L’économie mondiale refroidit à grande vitesse. La politique doit miser sur la création de bien-être

Opinion du 14/06/2019 de Fa Quix

Le 26 mai, l’électeur a sensiblement rebattu les cartes du vote. Le jeu politique s’en trouve compliqué. Mais dans une démocratie, l’électeur a toujours le dernier mot. Il revient aujourd’hui aux partis politiques de s’atteler à la tâche avec ce résultat. Et ce, avec toute la diligence nécessaire.

Pourquoi ‘avec la diligence nécessaire’ ? Parce que la conjoncture, ici et ailleurs dans le monde, a déjà passé son point culminant. L’économie mondiale refroidit à grande vitesse. Christine Lagarde, directrice du FMI, estime que la guerre commerciale lancée par le président américain pourrait réduire le PIB mondial de 0,5 % en 2020, soit un montant équivalent à la taille de l’économie sud-africaine.

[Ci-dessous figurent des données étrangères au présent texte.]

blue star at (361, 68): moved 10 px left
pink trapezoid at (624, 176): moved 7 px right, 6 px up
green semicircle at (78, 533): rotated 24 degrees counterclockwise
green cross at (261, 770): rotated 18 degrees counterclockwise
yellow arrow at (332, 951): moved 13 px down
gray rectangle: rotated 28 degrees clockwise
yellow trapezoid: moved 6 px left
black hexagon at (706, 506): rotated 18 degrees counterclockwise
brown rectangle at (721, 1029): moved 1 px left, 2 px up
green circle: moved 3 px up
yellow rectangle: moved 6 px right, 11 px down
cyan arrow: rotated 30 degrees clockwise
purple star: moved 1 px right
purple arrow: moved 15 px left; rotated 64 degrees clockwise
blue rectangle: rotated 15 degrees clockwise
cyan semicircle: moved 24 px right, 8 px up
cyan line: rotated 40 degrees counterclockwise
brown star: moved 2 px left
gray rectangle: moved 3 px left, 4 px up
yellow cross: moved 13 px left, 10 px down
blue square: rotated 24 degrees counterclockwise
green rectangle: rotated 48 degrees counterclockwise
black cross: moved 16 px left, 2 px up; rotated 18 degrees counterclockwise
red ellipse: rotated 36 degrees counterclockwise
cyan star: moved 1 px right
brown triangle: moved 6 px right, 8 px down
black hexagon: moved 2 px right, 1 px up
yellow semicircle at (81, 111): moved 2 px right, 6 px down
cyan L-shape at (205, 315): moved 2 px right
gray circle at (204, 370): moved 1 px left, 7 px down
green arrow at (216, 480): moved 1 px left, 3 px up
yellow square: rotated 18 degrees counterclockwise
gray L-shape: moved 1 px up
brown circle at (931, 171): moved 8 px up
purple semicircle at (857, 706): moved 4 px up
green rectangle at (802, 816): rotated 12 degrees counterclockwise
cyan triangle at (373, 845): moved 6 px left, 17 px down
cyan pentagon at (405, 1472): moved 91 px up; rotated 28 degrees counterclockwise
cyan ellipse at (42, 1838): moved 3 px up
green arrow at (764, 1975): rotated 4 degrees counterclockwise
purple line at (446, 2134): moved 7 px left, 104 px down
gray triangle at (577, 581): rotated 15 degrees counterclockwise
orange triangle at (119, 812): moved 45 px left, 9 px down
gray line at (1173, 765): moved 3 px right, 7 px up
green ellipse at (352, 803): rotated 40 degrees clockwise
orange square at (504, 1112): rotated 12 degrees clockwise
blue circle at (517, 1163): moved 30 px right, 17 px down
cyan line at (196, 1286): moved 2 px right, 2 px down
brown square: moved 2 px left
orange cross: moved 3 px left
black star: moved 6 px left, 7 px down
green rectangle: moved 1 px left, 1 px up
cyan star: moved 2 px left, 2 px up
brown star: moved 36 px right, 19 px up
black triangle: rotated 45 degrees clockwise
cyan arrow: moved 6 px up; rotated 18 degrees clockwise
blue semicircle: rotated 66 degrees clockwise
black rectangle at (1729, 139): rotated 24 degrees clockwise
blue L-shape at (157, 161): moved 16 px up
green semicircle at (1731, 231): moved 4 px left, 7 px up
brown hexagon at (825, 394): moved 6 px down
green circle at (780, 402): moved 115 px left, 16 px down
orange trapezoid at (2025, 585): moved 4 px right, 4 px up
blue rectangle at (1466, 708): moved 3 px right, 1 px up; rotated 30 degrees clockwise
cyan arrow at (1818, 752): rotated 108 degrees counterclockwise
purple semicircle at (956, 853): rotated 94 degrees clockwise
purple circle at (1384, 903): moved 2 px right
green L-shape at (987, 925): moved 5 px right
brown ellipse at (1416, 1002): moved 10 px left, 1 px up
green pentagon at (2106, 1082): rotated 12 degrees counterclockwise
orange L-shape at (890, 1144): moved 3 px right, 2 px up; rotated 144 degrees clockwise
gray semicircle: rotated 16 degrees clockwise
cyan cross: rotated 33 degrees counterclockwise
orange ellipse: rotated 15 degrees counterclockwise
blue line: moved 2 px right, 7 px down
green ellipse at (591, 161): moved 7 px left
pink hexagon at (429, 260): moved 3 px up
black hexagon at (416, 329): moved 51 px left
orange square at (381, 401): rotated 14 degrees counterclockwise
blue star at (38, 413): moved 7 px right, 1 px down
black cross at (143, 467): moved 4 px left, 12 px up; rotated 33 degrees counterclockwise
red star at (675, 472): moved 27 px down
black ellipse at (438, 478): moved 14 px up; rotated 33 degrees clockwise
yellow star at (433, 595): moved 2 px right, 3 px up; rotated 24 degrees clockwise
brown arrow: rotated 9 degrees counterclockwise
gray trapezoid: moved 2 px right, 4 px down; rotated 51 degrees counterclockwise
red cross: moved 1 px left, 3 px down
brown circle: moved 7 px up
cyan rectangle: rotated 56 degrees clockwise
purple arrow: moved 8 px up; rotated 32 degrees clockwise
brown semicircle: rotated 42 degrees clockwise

En Belgique, une facture de 10 milliards d’euros attend le prochain gouvernement fédéral : c’est le déficit budgétaire qu’il devra résorber pour atteindre un équilibre. Autre problème : l’inflation belge reste obstinément supérieure à la moyenne de la zone euro. Associée à notre système ‘unique’ de l’indexation automatique des salaires sur la hausse des prix, cette situation engendre une détérioration de notre capacité concurrentielle.

Tout cela est de fort mauvais augure pour une petite économie ouverte telle que la nôtre, qui est l’économie la plus globalisée du monde et dont la prospérité dépend, ainsi, en grande partie des exportations. N’oublions pas, en outre, que le ‘vrai Brexit’ doit encore avoir lieu, probablement avant la fin de l’année – une situation qui ne présage rien de bon.

Nous ne pouvons donc pas nous permettre de trop traîner (et surtout pas 541 jours comme en 2010 et 2011) à former un nouveau gouvernement fédéral. Au lendemain des élections, certains remettent soudain le sujet communautaire sur la table. Était-ce donc un thème électoral important ? Je ne l’ai tout de même pas perçu ainsi. Est-il opportun de le mettre à l’ordre du jour après les élections ? Cela, me semble-t-il, ne reposerait sur aucun mandat.

En revanche, ce dont nous avons réellement besoin, c’est un agenda socioéconomique mûrement réfléchi. Car une chose est sûre : l’électeur a opté pour une sécurité accrue, un emploi et une retraite stables, un cadre de vie plus sûr, un logement et des soins abordables...

Tels sont (avec d’autres thématiques connexes) les sujets que la politique doit traiter en priorité.

Il va de soi que les entreprises font partie de la solution. Elles constituent l’assise de notre Etat-providence par la plus-value qu’elles créent, par les impôts et les cotisations qu’elles paient, et par leurs efforts en matière de formation et d’innovation. Il revient aux nouveaux gouvernements de soutenir plus que jamais le rôle des entreprises. Comment ? En facilitant et en réduisant les coûts de l’entrepreneuriat, plutôt que l’inverse, afin que notre Etat-providence puisse rester à la fois viable et abordable au cours des années et décennies à venir. Le moment n’est pas aux grandes déclarations. Aujourd’hui, ce qu’il nous faut, c’est du courage politique.